The Watermill was the first theatre to kick off the Christmas shows this weekend and what a cracker!

The buzz of anticipation was there as soon as we entered the auditorium, a magical place, sparkling from floor to ceiling with fairy fights and thorn forest, enveloped by a rolling mist. It was theatre in the round, with - more intrigue - a rag tag of quirky metal utensils, cheese graters, sieves, chimes, dustbin lids and broken mirrors suspended over the revolving stage.

No-one was far from the action, which even took place on the balconies, and was kept to a cracking pace by five larger-than-life characters straight out of panto. Versatile, too, these actor/musicians, plucking musical instruments out of the air as they moved the story along - trumpets, guitars, kazoos, swanny-whistles, even a double bass masquerading as a horse called Dinah. And the kitchen utensils came in mighty handy for percussion - you wouldn't believe how rhythmic a waffle iron can be.

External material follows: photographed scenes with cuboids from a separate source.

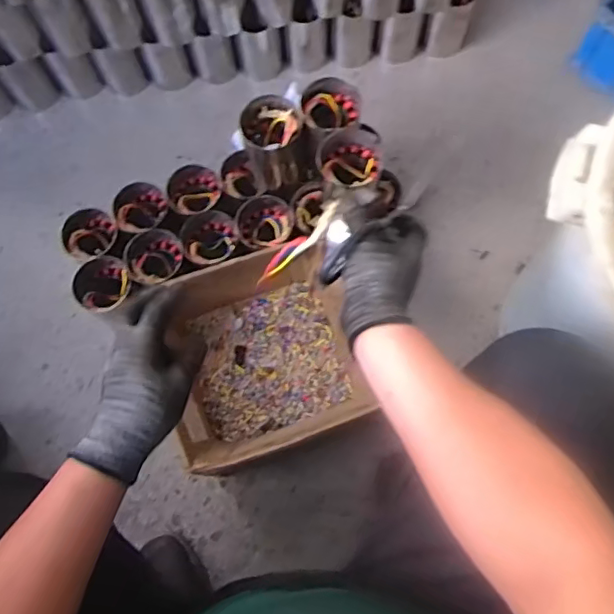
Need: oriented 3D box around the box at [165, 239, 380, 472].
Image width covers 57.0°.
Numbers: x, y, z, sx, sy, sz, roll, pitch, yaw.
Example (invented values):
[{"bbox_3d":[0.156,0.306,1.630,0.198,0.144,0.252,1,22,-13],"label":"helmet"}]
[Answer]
[{"bbox_3d":[-0.079,0.096,0.877,0.236,0.130,0.262,-17,72,-5],"label":"box"}]

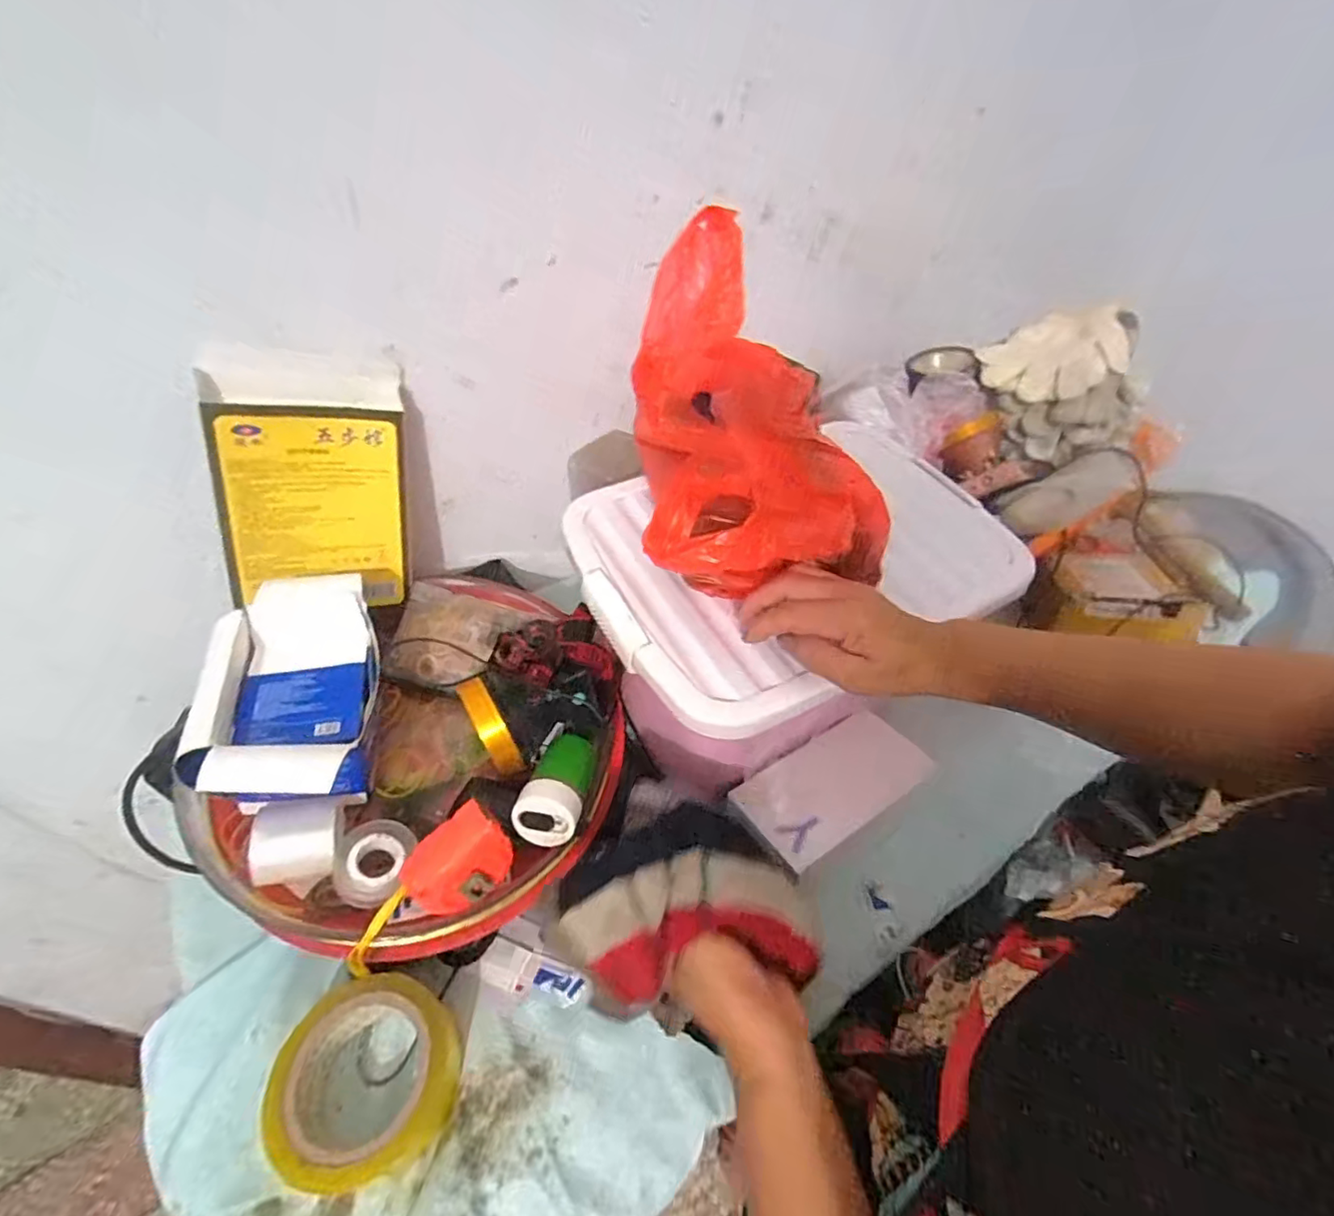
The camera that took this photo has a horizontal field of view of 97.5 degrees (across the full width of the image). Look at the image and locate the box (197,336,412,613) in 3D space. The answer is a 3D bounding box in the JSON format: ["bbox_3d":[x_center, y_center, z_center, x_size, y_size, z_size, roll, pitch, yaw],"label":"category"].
[{"bbox_3d":[-0.296,-0.106,0.490,0.136,0.204,0.032,-6,29,-36],"label":"box"}]

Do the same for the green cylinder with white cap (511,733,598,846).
[{"bbox_3d":[-0.087,0.143,0.472,0.049,0.043,0.085,6,18,4],"label":"green cylinder with white cap"}]

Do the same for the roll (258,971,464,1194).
[{"bbox_3d":[-0.199,0.312,0.387,0.106,0.051,0.102,2,47,-2],"label":"roll"}]

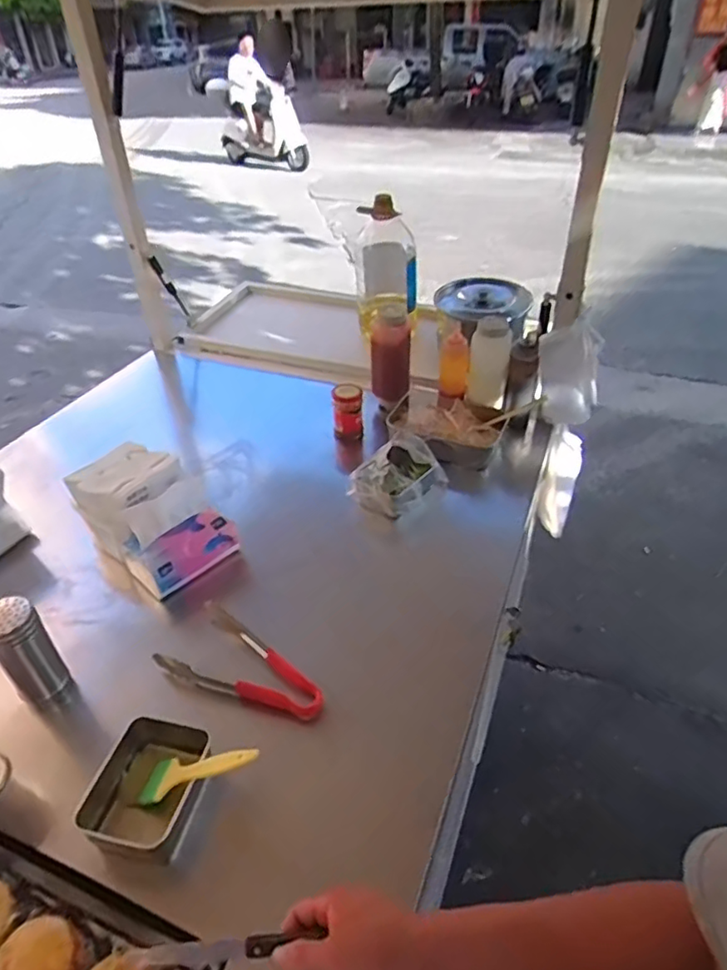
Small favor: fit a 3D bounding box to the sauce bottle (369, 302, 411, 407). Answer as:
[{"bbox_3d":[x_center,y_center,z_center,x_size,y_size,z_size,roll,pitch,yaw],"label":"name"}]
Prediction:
[{"bbox_3d":[0.056,-0.273,1.246,0.079,0.191,0.095,-2,37,0],"label":"sauce bottle"}]

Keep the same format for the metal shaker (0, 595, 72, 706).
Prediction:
[{"bbox_3d":[-0.431,0.206,0.753,0.061,0.142,0.056,-26,44,-28],"label":"metal shaker"}]

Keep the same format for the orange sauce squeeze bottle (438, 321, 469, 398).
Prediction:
[{"bbox_3d":[0.184,-0.259,1.213,0.055,0.148,0.068,1,38,4],"label":"orange sauce squeeze bottle"}]

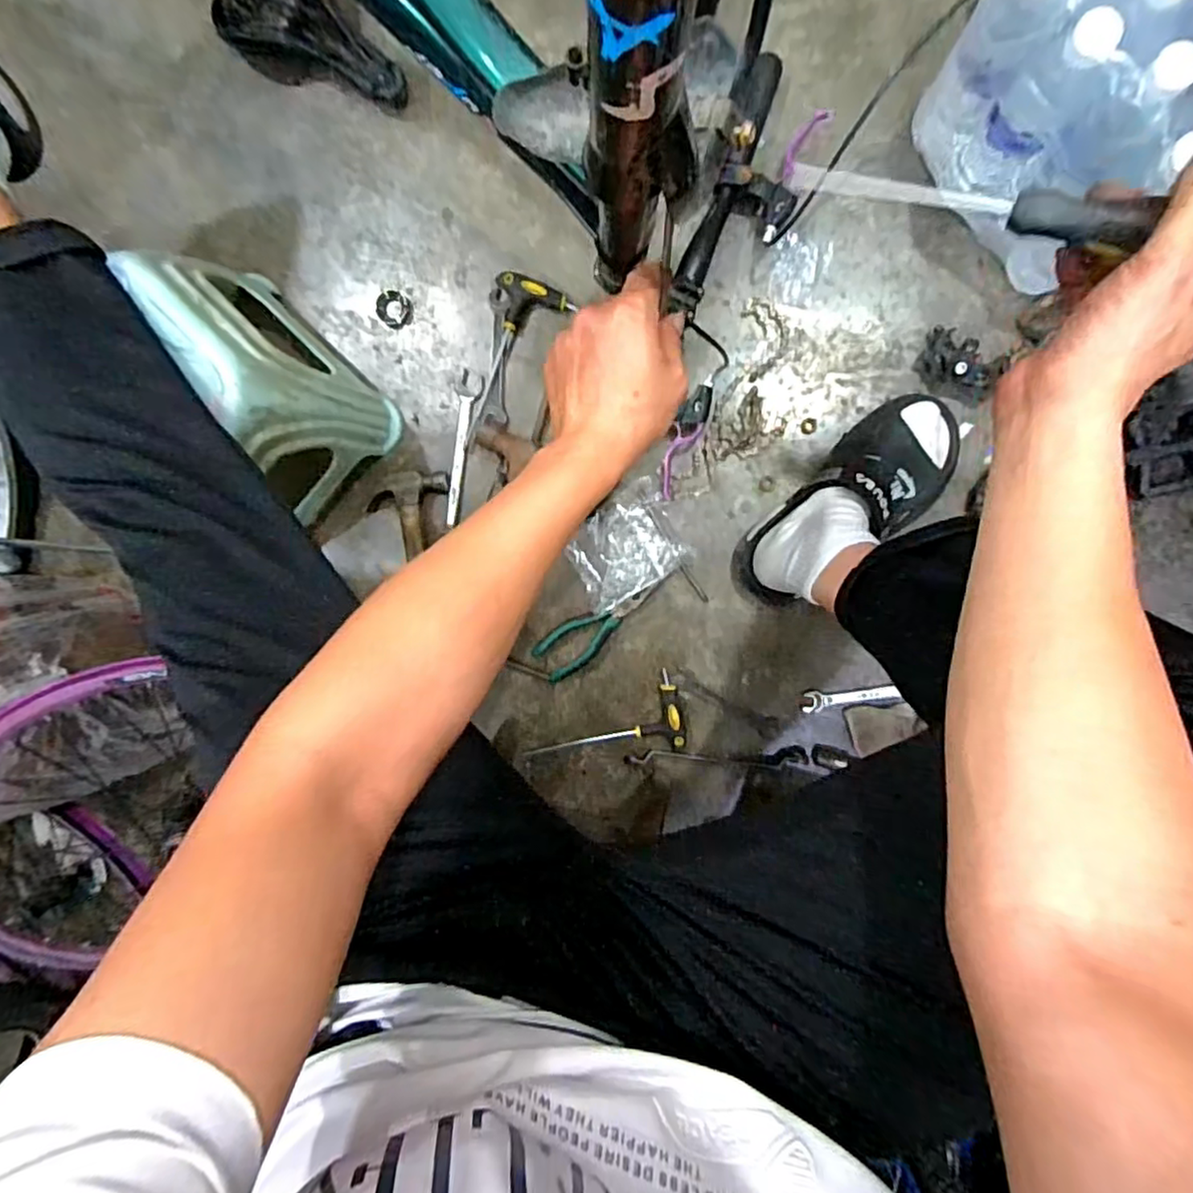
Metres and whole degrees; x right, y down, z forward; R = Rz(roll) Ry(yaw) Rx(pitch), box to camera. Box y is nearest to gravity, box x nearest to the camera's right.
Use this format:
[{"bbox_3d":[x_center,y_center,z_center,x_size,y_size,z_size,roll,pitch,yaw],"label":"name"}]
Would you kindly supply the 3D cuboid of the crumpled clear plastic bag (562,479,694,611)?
[{"bbox_3d":[0.034,-0.060,0.757,0.128,0.023,0.114,-31,98,4],"label":"crumpled clear plastic bag"}]

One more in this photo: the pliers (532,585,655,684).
[{"bbox_3d":[-0.001,0.040,0.781,0.164,0.019,0.057,-35,91,9],"label":"pliers"}]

The story went by the book - Beauty, played as a practical down-to-earth Northerner, sees good in every situation. Well, she has to really, given her dysfunctional family of merchant father (what a loser), kind, loving, but absolutely balmy, and her 'Southern Belle' Auntie with gum-chewing wimp of a son, junior - a perfect comic duo. Off they all go to find fame and fortune.

Forget the image of a hairy, hunchback Beast. This one was a black predatory figure, gaunt and crow-like, made ugly and sentenced to a solitary existence in his castle prison by his 'caring' mum, who wanted him to find a girl who would love him for himself, not his looks or his considerable fortune. Now girls, watch out for a tantalising glimpse of a deliciously handsome young man brooding under his disfiguring beak-like mask. Understandably, he had become bitter with his demise, but, true to all good fairy tales, the lovely Beauty turns it all around - eventually - and love blossoms, turning the magic red roses white, as foretold by Mr Beast's mother when he found the girl of his dreams.

Ah! Everyone likes a happy ending and they loved this one, with a thunderous ovation following the heavy metal finale... Well, you had to be there!